Preconceitos, tratamento inadequado e “brincadeiras” de mal gosto direcionadas à pessoas que estão acima do peso, definem o que pode ser chamado de gordofobia. Em tese, os transtornos alimentares compulsivos estão ligados às consequências de outos problemas como depressão, ansiedade e baixa autoestima. Com efeito, analisar a postura da escola como órgão formador de opnião de crianças e adolescentes e as ações complementares que são observadas nas famílias é a medida proposta.

O debate sobre a gordofobia no Brasil é mais amplo do que pode parecer.  O culto ao “corpo padrão” começa na infancia especialmente na escola e principalmente com as meninas, quando as mais magras são entituladas bonitas e, as mais gordas feias. No filme “O Diabo Veste Prada”, Emily fica sem se alimentar corretamente por semanas para estar mais magra até o desfile de moda em Paris. Isso prova o quão prejudicial certos comentários podem ser na vida de uma pessoa, e pior do que isso causar diversos disturbios relacionados a saúde- anorexia, bulimia- e em casos mais graves é preciso intervenção médica.Logo, enquanto a escola se manter na inercia diante dessa problématica, mais crianças serão vítimas desse preconceito.

Outrossim, as ações realizadas no convívio mais forte de uma criança devem intervir comentários ou atituldes gordofóbicas. Nesse sentido, Hannah Arendt, em sua obra “A Banalidade do Mal”, defende a concepção de que comportamentos preconceituosos passam a ser normalizados inconscientemente quando a sociedade aceita situações do tipo, mostrando como a gordofobia é um problema. seguindo essa linha de pensamento, quando os pais verbalizam comentários maldosos com pessoas em estado de sobrepeso, as crianças irão reproduzir as mesmas atituldes por pensar- se meus pais falam ou fazem tais opniões, eu também posso- comprovando que a banalidade do mal dissertada por Arendt.
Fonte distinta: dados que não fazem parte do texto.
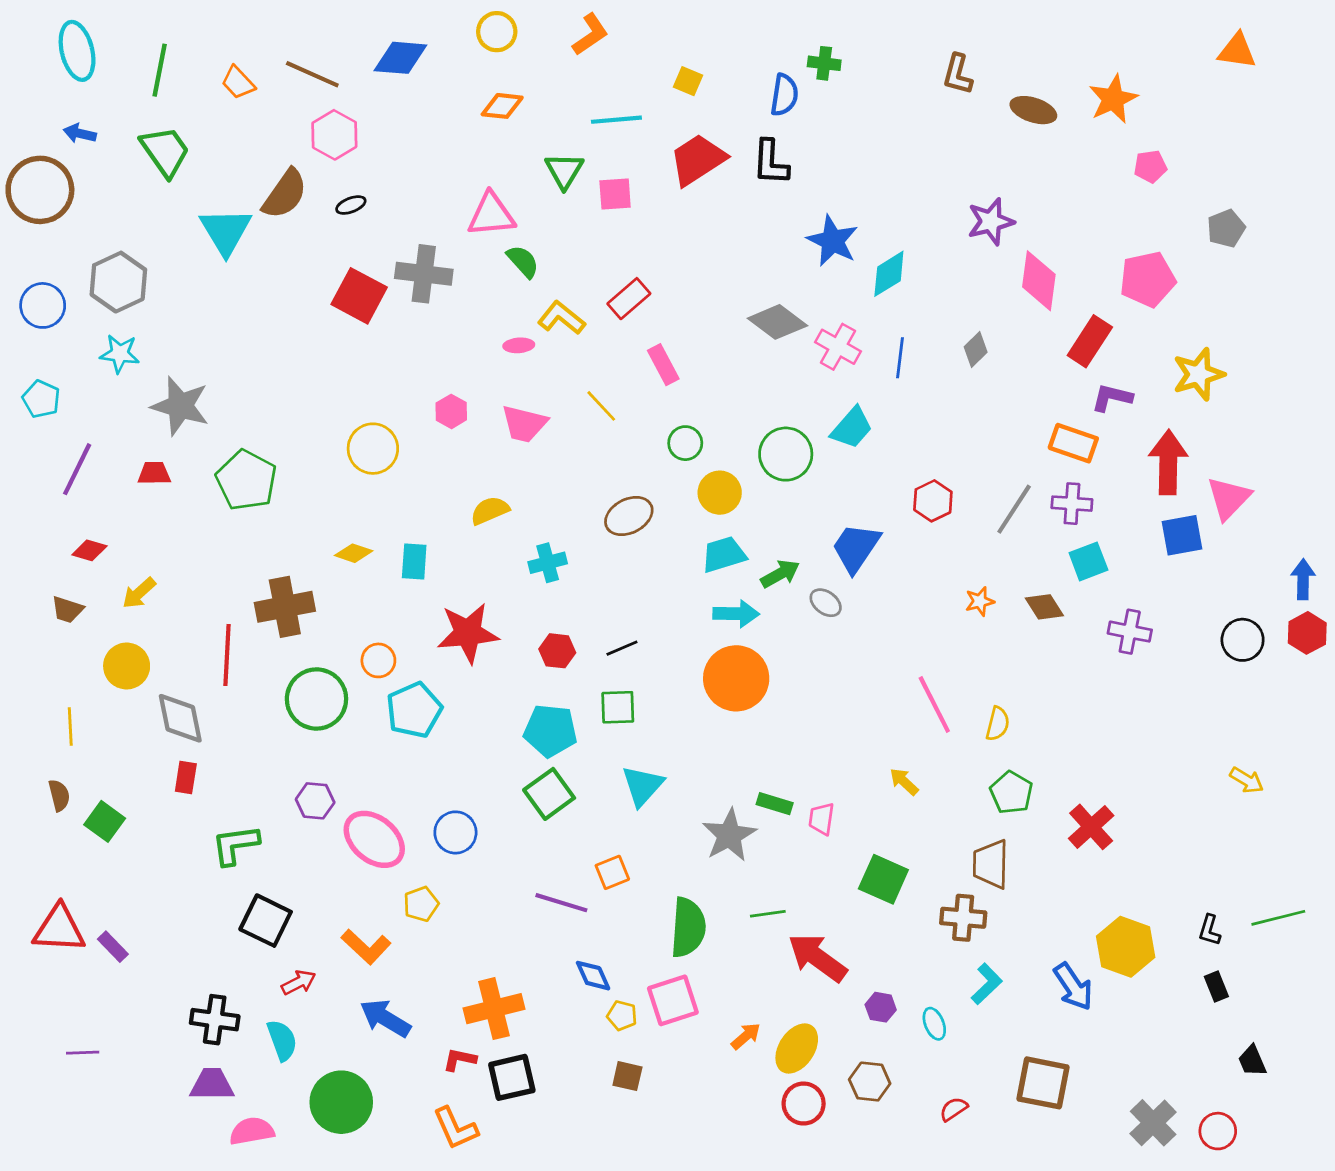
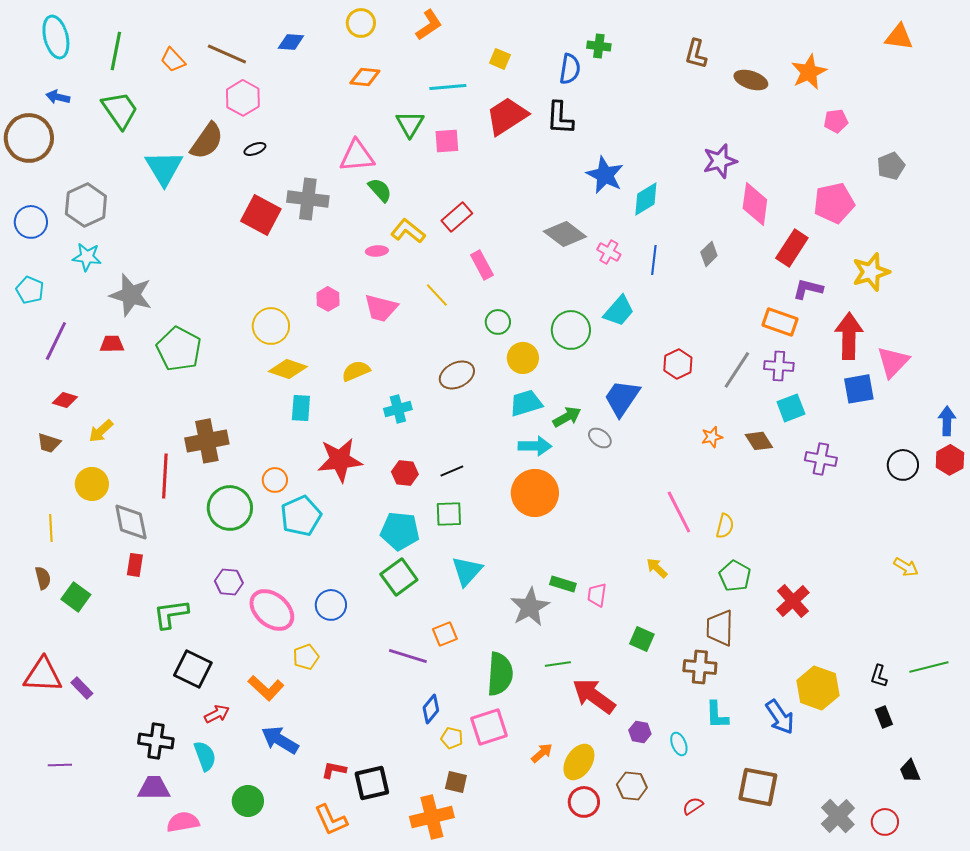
blue diamond: (400, 58) -> (291, 42), size x0.7
pink cross: (838, 347) -> (609, 252), size x0.7
yellow diamond: (354, 553) -> (288, 369), moved, size x1.4
green square: (883, 879) -> (642, 639), size x0.7
blue diamond: (593, 976) -> (431, 709), turned 64
cyan L-shape: (987, 984) -> (717, 715), turned 132
orange cross: (494, 1009) -> (432, 817), moved
green circle: (341, 1102) -> (248, 801), size x0.7

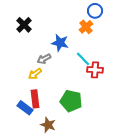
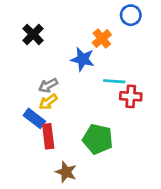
orange cross: (86, 27) -> (102, 39), moved
gray arrow: (44, 59) -> (48, 85), moved
cyan line: (83, 59) -> (114, 81), turned -42
blue rectangle: (25, 108) -> (34, 118), moved

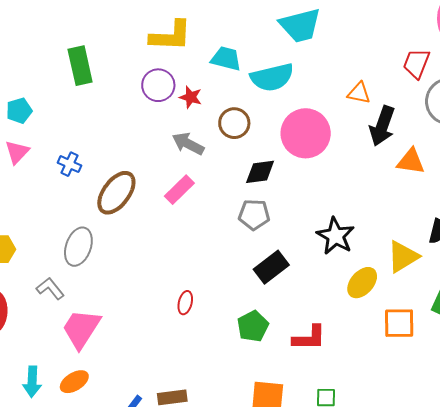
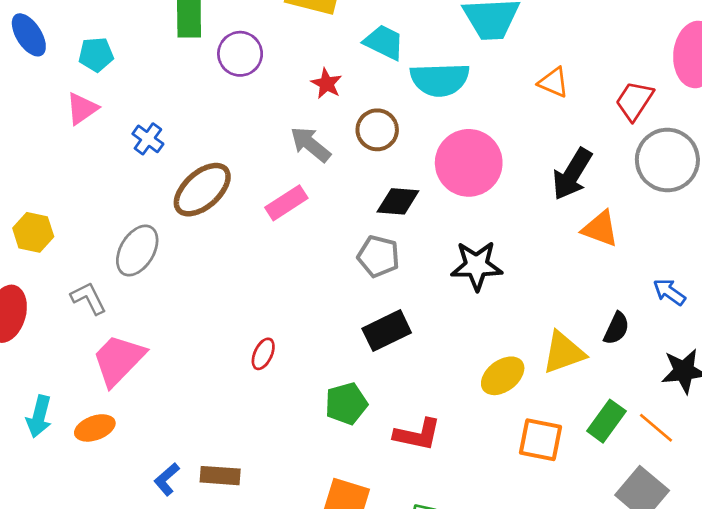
purple circle: (158, 85) -> (240, 54), moved
orange triangle: (359, 93) -> (554, 82), moved
black star: (336, 236) -> (477, 266), moved, turned 30

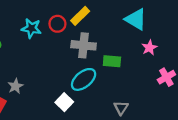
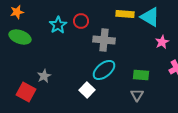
yellow rectangle: (80, 16) -> (125, 14), moved, turned 48
cyan star: (31, 28) -> (58, 25), turned 30
green rectangle: (112, 61) -> (141, 75), moved

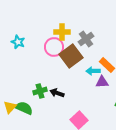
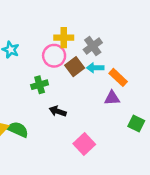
brown square: (71, 56) -> (75, 67), size x0.7
cyan arrow: (93, 71) -> (95, 68), moved
green cross: (40, 91) -> (40, 85), moved

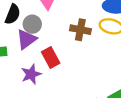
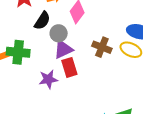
purple triangle: (26, 39) -> (63, 49), moved

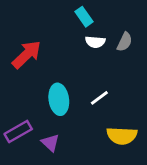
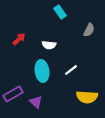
white semicircle: (95, 42) -> (49, 45), moved
red arrow: (27, 55) -> (19, 39), size x0.6

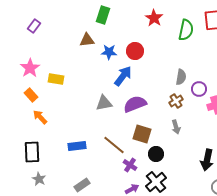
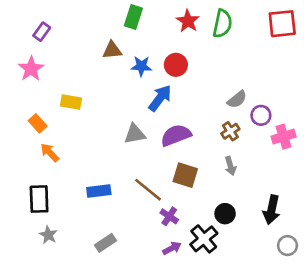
red star: (154, 18) -> (188, 21), moved
green semicircle: (186, 30) -> (222, 24), moved
pink star: (30, 68) -> (31, 69), moved
gray semicircle: (181, 77) -> (237, 99), turned 42
black circle: (156, 154) -> (225, 214), moved

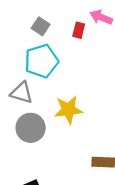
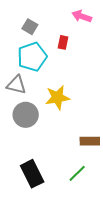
red rectangle: (79, 30) -> (63, 42), moved

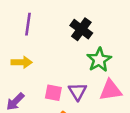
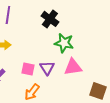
green star: (99, 60) -> (64, 43), turned -30

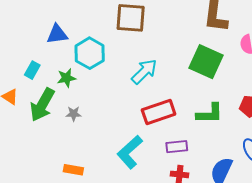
Portanto,  para diminuir os impactos  do debate sobre a gordofobia no Brasil é preciso que o Governo Federal, em uma parceria público-privada com a mídia televisiva-filmes, novelas, propagandas- desenvolva  publicidades que valorizem as diferenças entres os corpos visando desenvolver no corpo social uma consciência coletiva a respeito do assunto. Por fim, o Ministério da Educação deve promover ações educativas com psicólogos, mostrando como o preconceito é prejudicial e pode levar a várias consequências ruins, além de promover o debate e descontruir a ideia de corpos feios e bonitos, assim contribuindo para uma sociedade mais harmônica e respeitosa.